[Start of Attachment]

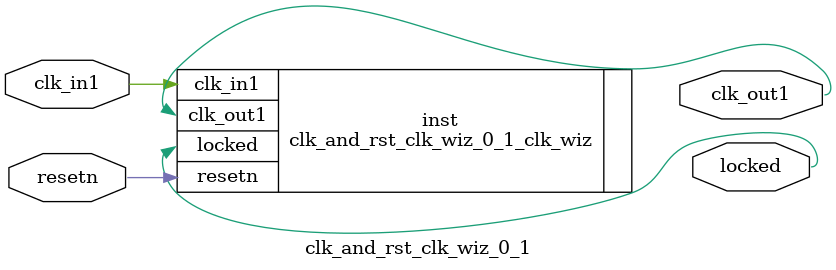
<source format=v>


`timescale 1ps/1ps

(* CORE_GENERATION_INFO = "clk_and_rst_clk_wiz_0_1,clk_wiz_v6_0_4_0_0,{component_name=clk_and_rst_clk_wiz_0_1,use_phase_alignment=true,use_min_o_jitter=false,use_max_i_jitter=false,use_dyn_phase_shift=false,use_inclk_switchover=false,use_dyn_reconfig=false,enable_axi=0,feedback_source=FDBK_AUTO,PRIMITIVE=MMCM,num_out_clk=1,clkin1_period=10.000,clkin2_period=10.000,use_power_down=false,use_reset=true,use_locked=true,use_inclk_stopped=false,feedback_type=SINGLE,CLOCK_MGR_TYPE=NA,manual_override=false}" *)

module clk_and_rst_clk_wiz_0_1 
 (
  // Clock out ports
  output        clk_out1,
  // Status and control signals
  input         resetn,
  output        locked,
 // Clock in ports
  input         clk_in1
 );

  clk_and_rst_clk_wiz_0_1_clk_wiz inst
  (
  // Clock out ports  
  .clk_out1(clk_out1),
  // Status and control signals               
  .resetn(resetn), 
  .locked(locked),
 // Clock in ports
  .clk_in1(clk_in1)
  );

endmodule

</source>
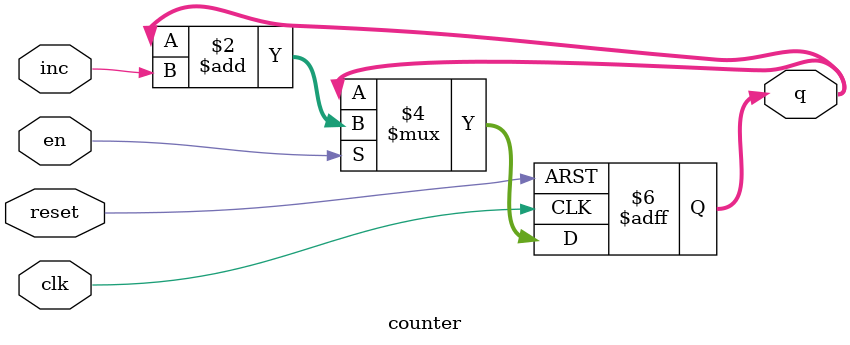
<source format=sv>
/*
  Robert "Skipper" Gonzalez
  sgonzalez@g.hmc.edu
  09/12/2018
  counter module

  Below is a generalizd, synchronous reset, counter module.
  This module, when enabled, increments a value q by inc
  upon rising edge of the clock.

  Parameters:
    N: The number of bits for our variable q to increment

  Inputs:
    clk:        clock signat
    reset:      reset signal
    en:         enable signal
    inc:        amount to increment counter by

  Outputs:
    q[N-1:0]: N-bit variable being incremented
*/

module counter#(parameter N=8)
               (input  logic         clk,
                input  logic         reset,
                input  logic         en,
                input  logic         inc,
                output logic [N-1:0] q);

  // ensure counter only makes changes as the tick of
  // the clock or press of reset
  always_ff @(posedge clk, posedge reset)

    // restart q if reset, otherwise increment
    if      (reset)    q <= 0;
    else if (en)       q <= q+inc;
    else               q <= q;

endmodule

</source>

[End of Attachment]

### Task objective
Go through the listing and copy each line that includes the string "ports".

### Response to this exercise
  // Clock out ports
 // Clock in ports
  // Clock out ports  
 // Clock in ports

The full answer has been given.